Thank you, MNathaniel. Yes, we may end up going the annulment route. We’ve both been through that and know what to expect. Having more insight into the dispensation route would help us, and our priest, in deciding which path is best for us.
I hope someone with more relevant experience chimes in, so you can mentally prep for your path a bit! Or I think I see what you’re saying now: decide which path you wish to take.
Otherwise you might become the eventual CAF experience expert on this topic for the next person.
Thank you, scousekiwi. I agree. Since sex before marriage isn’t allowed, a couple may have no way of knowing there’s a problem until after the ceremony. If they know ahead of time, then of course there can be no marriage.
Not a path I would have chosen, MN, but if I can help someone else, I’m in.
Any number of reasons. Visa, money, parental pressure to marry when one or both people didn’t want to, one partner being unable to have relations for some physical or mental reason, one partner being unwilling to have relations because they think it’s dirty or don’t want to conceive a child, one partner not even knowing what sex was or that married people had it and recoiling from it when they find out, a planned Josephite marriage that didn’t work out. The list goes on and on.
This is not a new or particularly unusual concept, especially when the two people involved did not have sexual relations before marriage.

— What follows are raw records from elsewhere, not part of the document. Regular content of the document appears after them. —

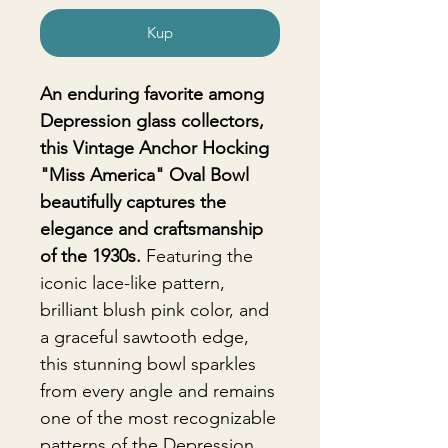
Kup
An enduring favorite among
Depression glass collectors,
this Vintage Anchor Hocking
"Miss America" Oval Bowl
beautifully captures the
elegance and craftsmanship
of the 1930s.
Featuring the
iconic lace-like pattern,
brilliant blush pink color, and
a graceful sawtooth edge,
this stunning bowl sparkles
from every angle and remains
one of the most recognizable
patterns of the Depression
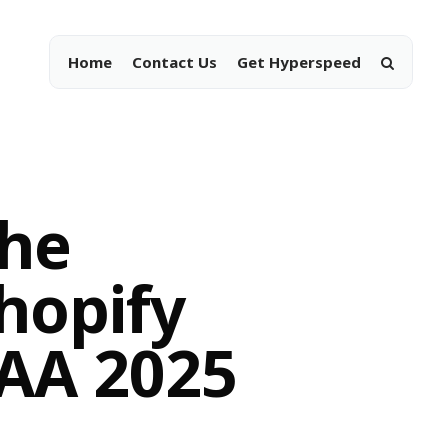
Home
Contact Us
Get Hyperspeed
the
Shopify
EAA 2025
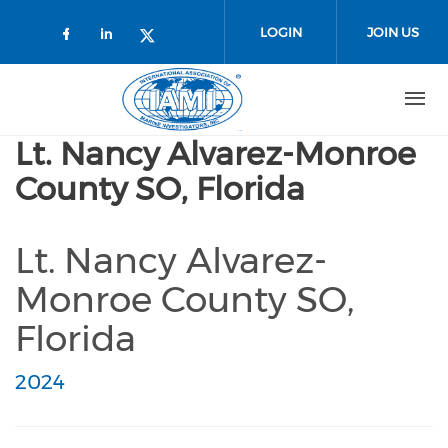
Skip to main content
LOGIN
JOIN US
Check our social media on faceboo
Check our social media on link
Check our social media on t
Lt. Nancy Alvarez-Monroe
County SO, Florida
Lt. Nancy Alvarez-
Monroe County SO,
Florida
2024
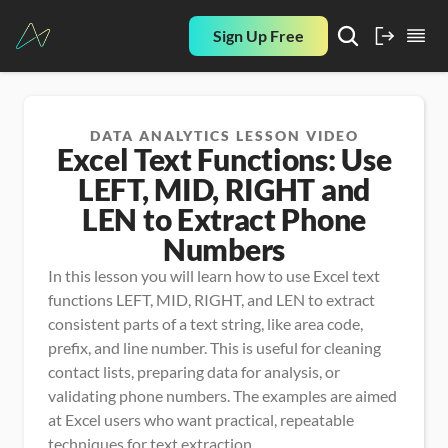
Sign Up Free
DATA ANALYTICS LESSON VIDEO
Excel Text Functions: Use
LEFT, MID, RIGHT and
LEN to Extract Phone
Numbers
In this lesson you will learn how to use Excel text 
functions LEFT, MID, RIGHT, and LEN to extract 
consistent parts of a text string, like area code, 
prefix, and line number. This is useful for cleaning 
contact lists, preparing data for analysis, or 
validating phone numbers. The examples are aimed 
at Excel users who want practical, repeatable 
techniques for text extraction.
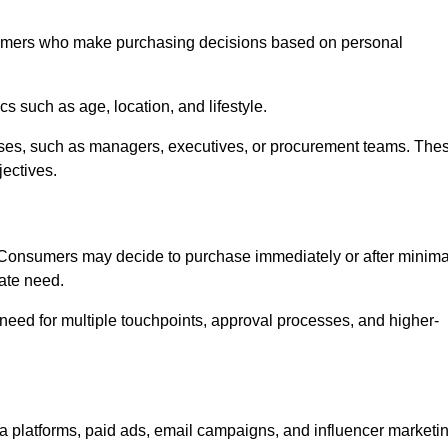
umers who make purchasing decisions based on personal
such as age, location, and lifestyle.
ses, such as managers, executives, or procurement teams. The
jectives.
. Consumers may decide to purchase immediately or after minima
iate need.
need for multiple touchpoints, approval processes, and higher-
platforms, paid ads, email campaigns, and influencer marketi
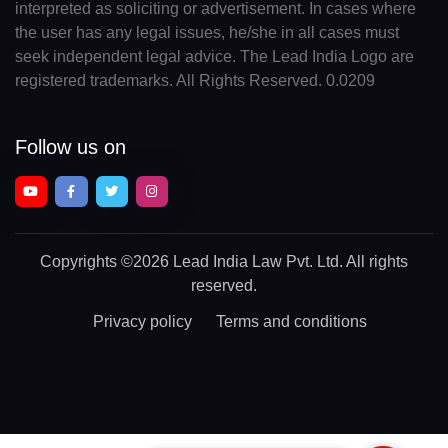
interpreted as soliciting or advertisement. In cases where
the user has any legal issues, he/she in all cases must
seek independent legal advice. The Lead India Logo are
registered trademarks. All Rights Reserved. 0.0209
Follow us on
Copyrights
©2026 Lead India Law Pvt. Ltd.
All rights
reserved.
Privacy policy
Terms and conditions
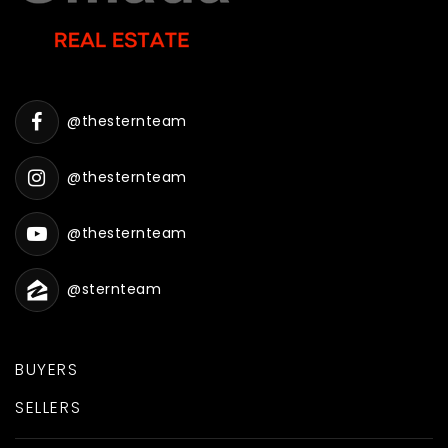
@thesternteam
@thesternteam
@thesternteam
@sternteam
BUYERS
SELLERS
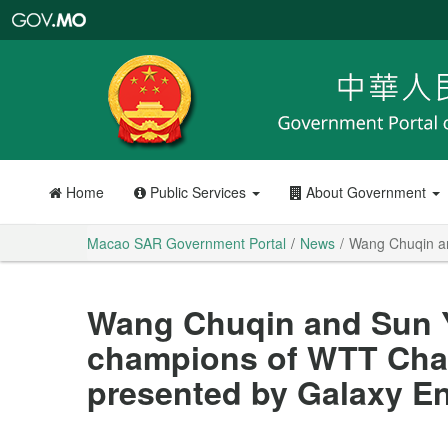
Macao
SAR
Government
Portal
Home
Public Services
About Government
Macao SAR Government Portal
News
Wang Chuqin a
Wang Chuqin and Sun 
champions of WTT Cha
presented by Galaxy E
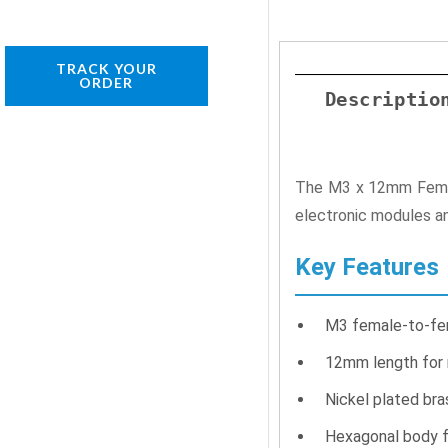
TRACK YOUR
ORDER
Descriptio
The M3 x 12mm Female
electronic modules an
Key Features
M3 female-to-fe
12mm length for
Nickel plated bra
Hexagonal body f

We’ve been over this on past threads and the Church will generally allow marriage if the person is able to have relations at all, even with some kind of medical help such as pumps, pills, lubrication etc. However, since the Church does not require a couple to have relations and does not monitor to see that they do, it’s entirely possible that the couple might choose to skip the whole thing if sex wasn’t a major factor in their choosing to get married.
It’s also possible that someone who thought they could perform, might unfortunately find themself unable to do so after being married, particularly if they were chaste before marriage and therefore didn’t really know if the equipment would work or not. And it’s further possible that someone might have been less than candid with their priest about their sexual performance ability.
I know what the process is but I’ve never been a Party to the process nor have I been assigned to such a process.
It would be impossible to say with any certainty how long it will take for you, if this is the route you go.
Someone at your local, diocesan tribunal should be able to advise you. Yes, it is not a common procedure, at least in my experience.
Of course I’m aware of all that. But you are mistaken on one point. According to canon law, a marriage, even though sacramental and ratified, isn’t considered sealed and indissoluble until it is consummated.
Here is one take on the matter from one of Catholic Answers’ own:
The last sentence of Fr. Grondin sums up the essence of the conundrum:
“Therefore, if a couple was unable to consummate the marriage, then the priest should not marry them.”
So again, a couple who has abstained from sex before marriage has no way of knowing there’s a problem until after the ceremony. Therefore, the Church allows papal dispensation from such marriages.
The marriage may not be indissoluble, but it’s presumed valid assuming neither party moves to invalidate it. And they very well might not. In which case, the Church doesn’t chase after them about it.
Josephite marriages likely do exist out there ; the people in them may choose to keep it to themselves, especially for privacy or to avoid getting lectures on the topic.